TASK INSTRUCTIONS – Look through the data below. Collect every line where the word "Пуловском" occurs.

MATERIAL TO PROCESS –
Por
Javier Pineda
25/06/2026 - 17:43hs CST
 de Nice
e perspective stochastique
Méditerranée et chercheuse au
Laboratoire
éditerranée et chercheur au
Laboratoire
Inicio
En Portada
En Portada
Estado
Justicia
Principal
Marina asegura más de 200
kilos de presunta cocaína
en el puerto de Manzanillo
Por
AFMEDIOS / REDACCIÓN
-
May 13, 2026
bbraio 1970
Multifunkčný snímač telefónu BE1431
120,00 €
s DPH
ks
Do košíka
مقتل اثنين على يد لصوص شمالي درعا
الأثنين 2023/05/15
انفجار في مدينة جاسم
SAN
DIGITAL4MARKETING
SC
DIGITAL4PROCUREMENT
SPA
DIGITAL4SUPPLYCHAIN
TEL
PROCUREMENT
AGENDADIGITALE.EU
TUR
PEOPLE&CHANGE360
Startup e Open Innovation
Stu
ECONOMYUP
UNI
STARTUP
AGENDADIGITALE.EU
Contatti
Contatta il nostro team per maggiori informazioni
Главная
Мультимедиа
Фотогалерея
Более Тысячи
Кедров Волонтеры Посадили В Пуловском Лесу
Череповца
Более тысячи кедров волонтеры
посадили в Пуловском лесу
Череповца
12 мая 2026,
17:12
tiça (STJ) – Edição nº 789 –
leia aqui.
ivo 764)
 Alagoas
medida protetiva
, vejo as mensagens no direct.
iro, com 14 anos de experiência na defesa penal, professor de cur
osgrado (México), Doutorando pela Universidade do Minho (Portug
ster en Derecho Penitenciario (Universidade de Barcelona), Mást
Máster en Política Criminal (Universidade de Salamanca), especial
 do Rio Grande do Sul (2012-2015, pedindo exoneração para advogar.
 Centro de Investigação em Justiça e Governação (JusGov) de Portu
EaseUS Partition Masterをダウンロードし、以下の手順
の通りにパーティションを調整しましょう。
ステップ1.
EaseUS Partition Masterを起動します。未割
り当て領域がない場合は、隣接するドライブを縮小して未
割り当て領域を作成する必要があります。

WRITTEN ANSWER –
Кедров Волонтеры Посадили В Пуловском Лесу
посадили в Пуловском лесу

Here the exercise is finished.